De même, les articles 52 et 59 tirent pour les formations agricoles les
conséquences de la nouvelle organisation en cycles du collège
résultant de la loi n° 95-836 du 13 juillet 1995 de
programmation du " nouveau contrat pour l'école ". Alors que
le deuxième cycle du collège est désormais
constitué des classes de cinquième et de quatrième, le
projet de loi consacre l'organisation actuelle en maintenant pour les
formations agricoles la possibilité de débuter en classe de
quatrième.
B. LA RELANCE DE LA MODERNISATION DE L'ENSEIGNEMENT SUPÉRIEUR
Plus
novatrices sont les dispositions du projet de loi d'orientation concernant
l'enseignement supérieur, même si les modifications qu'elles
proposent sont d'inégale importance.
• L'article 55 témoigne d'une volonté louable
d'affirmer l'importance de l'enseignement supérieur agricole public en
redéfinissant ses missions. Il s'agit là incontestablement d'une
bonne intention mais force est de constater que le texte proposé est de
portée plus déclarative que normative, reprenant, sous
réserve de quelques adaptations rédactionnelles, certaines des
dispositions du titre premier de la loi n° 84-52 du 26 janvier
1984 sur l'enseignement supérieur, qui est applicable à
l'enseignement supérieur agricole public.

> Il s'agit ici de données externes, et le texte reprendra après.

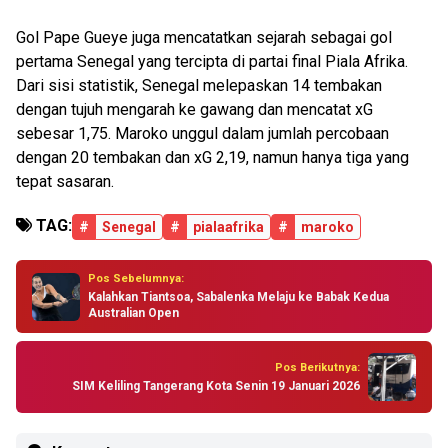
Gol Pape Gueye juga mencatatkan sejarah sebagai gol
pertama Senegal yang tercipta di partai final Piala Afrika.
Dari sisi statistik, Senegal melepaskan 14 tembakan
dengan tujuh mengarah ke gawang dan mencatat xG
sebesar 1,75. Maroko unggul dalam jumlah percobaan
dengan 20 tembakan dan xG 2,19, namun hanya tiga yang
tepat sasaran.
TAG:
#
Senegal
#
pialaafrika
#
maroko
Pos Sebelumnya:
Kalahkan Tiantsoa, Sabalenka Melaju ke Babak Kedua
Australian Open
Pos Berikutnya:
SIM Keliling Tangerang Kota Senin 19 Januari 2026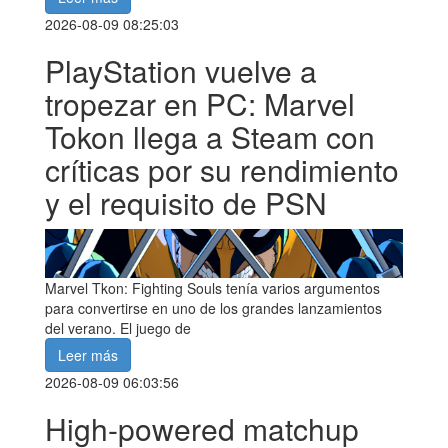
2026-08-09 08:25:03
PlayStation vuelve a
tropezar en PC: Marvel
Tokon llega a Steam con
críticas por su rendimiento
y el requisito de PSN
Marvel Tkon: Fighting Souls tenía varios argumentos
para convertirse en uno de los grandes lanzamientos
del verano. El juego de
Leer más
2026-08-09 06:03:56
High-powered matchup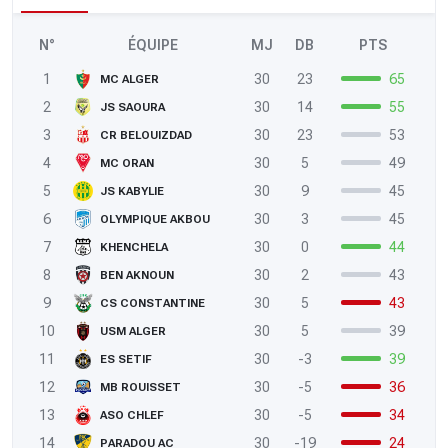
N°
ÉQUIPE
MJ
DB
PTS
1
30
23
65
MC ALGER
2
30
14
55
JS SAOURA
3
30
23
53
CR BELOUIZDAD
4
30
5
49
MC ORAN
5
30
9
45
JS KABYLIE
6
30
3
45
OLYMPIQUE AKBOU
7
30
0
44
KHENCHELA
8
30
2
43
BEN AKNOUN
9
30
5
43
CS CONSTANTINE
10
30
5
39
USM ALGER
11
30
-3
39
ES SETIF
12
30
-5
36
MB ROUISSET
13
30
-5
34
ASO CHLEF
14
30
-19
24
PARADOU AC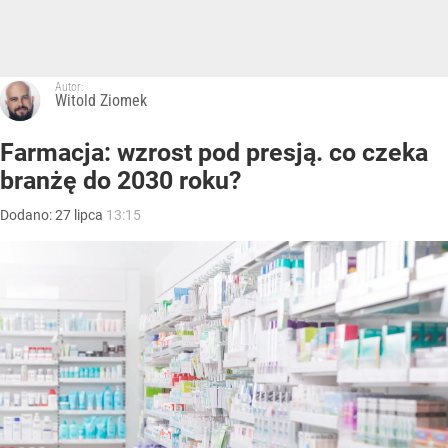
Autor:
Witold Ziomek
Farmacja: wzrost pod presją. co czeka
branżę do 2030 roku?
Dodano:
27
lipca
13:15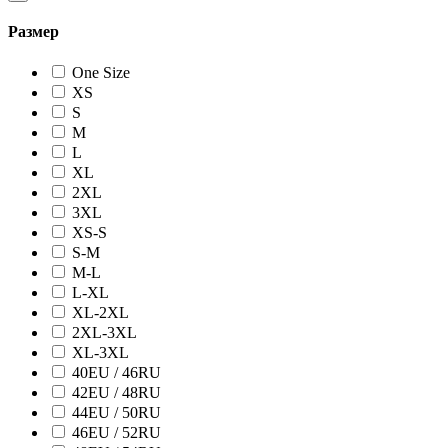
Размер
One Size
XS
S
M
L
XL
2XL
3XL
XS-S
S-M
M-L
L-XL
XL-2XL
2XL-3XL
XL-3XL
40EU / 46RU
42EU / 48RU
44EU / 50RU
46EU / 52RU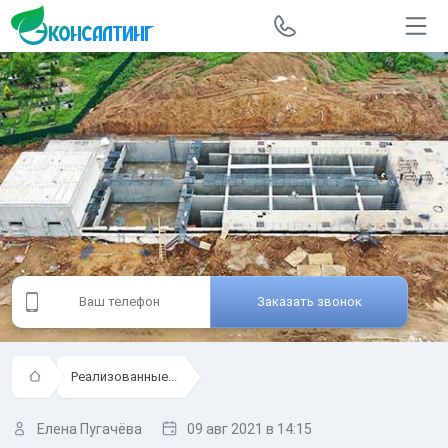
Заказать звонок
Реализованные...
Елена Пугачёва
09 авг 2021
в 14:15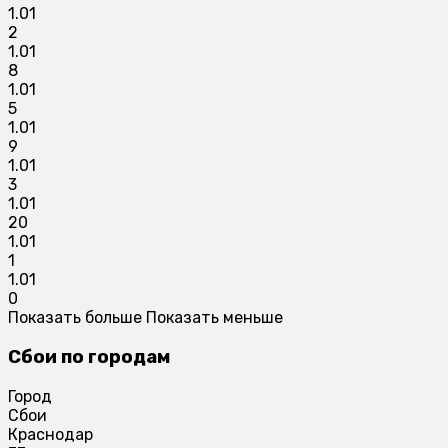
1.01
2
1.01
8
1.01
5
1.01
9
1.01
3
1.01
20
1.01
1
1.01
0
Показать больше
Показать меньше
Сбои по городам
Город
Сбои
Краснодар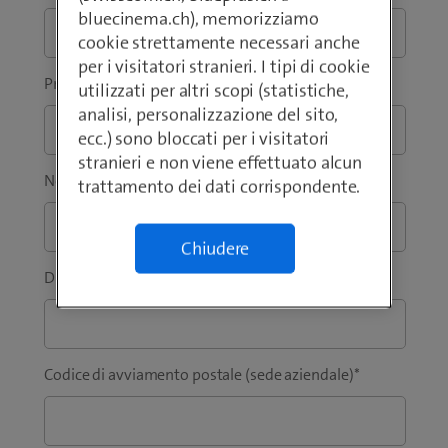
bluecinema.ch), memorizziamo
cookie strettamente necessari anche
per i visitatori stranieri. I tipi di cookie
Prefisso
*
Telefono
*
utilizzati per altri scopi (statistiche,
analisi, personalizzazione del sito,
ecc.) sono bloccati per i visitatori
stranieri e non viene effettuato alcun
Nome
*
Cognome
*
trattamento dei dati corrispondente.
Chiudere
Ditta / Istituzione
*
Codice di avviamento postale (sede aziendale)
*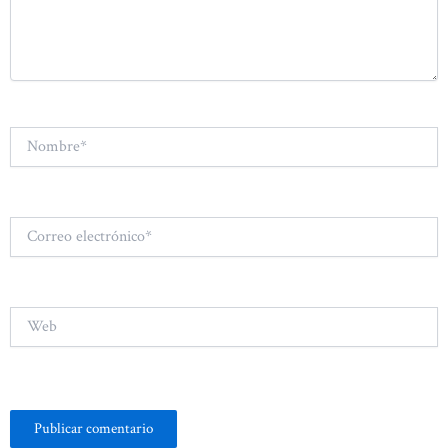
Nombre*
Correo
electrónico*
Web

De même, l'article 56 qui précise le statut des
établissements d'enseignement supérieur agricole publics n'est
guère novateur.
Jusqu'à présent, l'article L. 812-2 du code rural
précisait seulement que ces derniers jouissaient de la
personnalité civile et de l'autonomie financière et constituaient
des établissements publics nationaux, cet article n'excluant pas qu'ils
puissent prendre le statut d'établissement public à
caractère scientifique, culturel et professionnel (EPSCT) prévu
par la loi de 1984 sur l'enseignement supérieur, qu'il s'agisse de celui
d'université ou de celui, plus adapté à ces
établissements, d'instituts ou d'écoles extérieurs aux
universités.
A l'exception de cette disposition, aucune prescription législative
générale ne s'appliquait aux établissements d'enseignement
supérieur agricole publics dont les statuts ne relevaient pas de la loi
de 1984. On soulignera qu'il s'agit là du cas de la
quasi-totalité des établissements d'enseignement supérieur
agricole, un seul d'entre eux bénéficiant du statut d'EPSCT.
Afin de remédier à cette lacune, le projet de loi propose un
cadre général susceptible de leur être appliqué,
dont les règles sont proches de celles prévues par les articles
34 à 36 de la loi de 1984 pour les instituts et écoles
extérieurs aux universités. L'article 56 prévoit, en
effet, que ces établissements sont administrés par un conseil
d'administration et dirigés par un directeur. Ce dispositif, s'il
demeure très général, offre des garanties propres à
assurer un fonctionnement démocratique des établissements et
à permettre leur ouverture vers le monde économique et
professionnel. En effet, il prévoit, d'une part, que la
représentation des enseignants-chercheurs et des autres enseignants
constitue au moins 20 % du total des sièges au conseil
d'administration et, d'autre part, que le président du conseil
d'administration est élu parmi les personnes extérieures à
l'établissement n'assurant pas la représentation de l'Etat. Par
ailleurs, les modalités d'exercice de la tutelle sont relativement
souples.
• En revanche, trois des dispositions du projet de loi d'orientation
concernant l'enseignement supérieur apparaissent plus novatrices.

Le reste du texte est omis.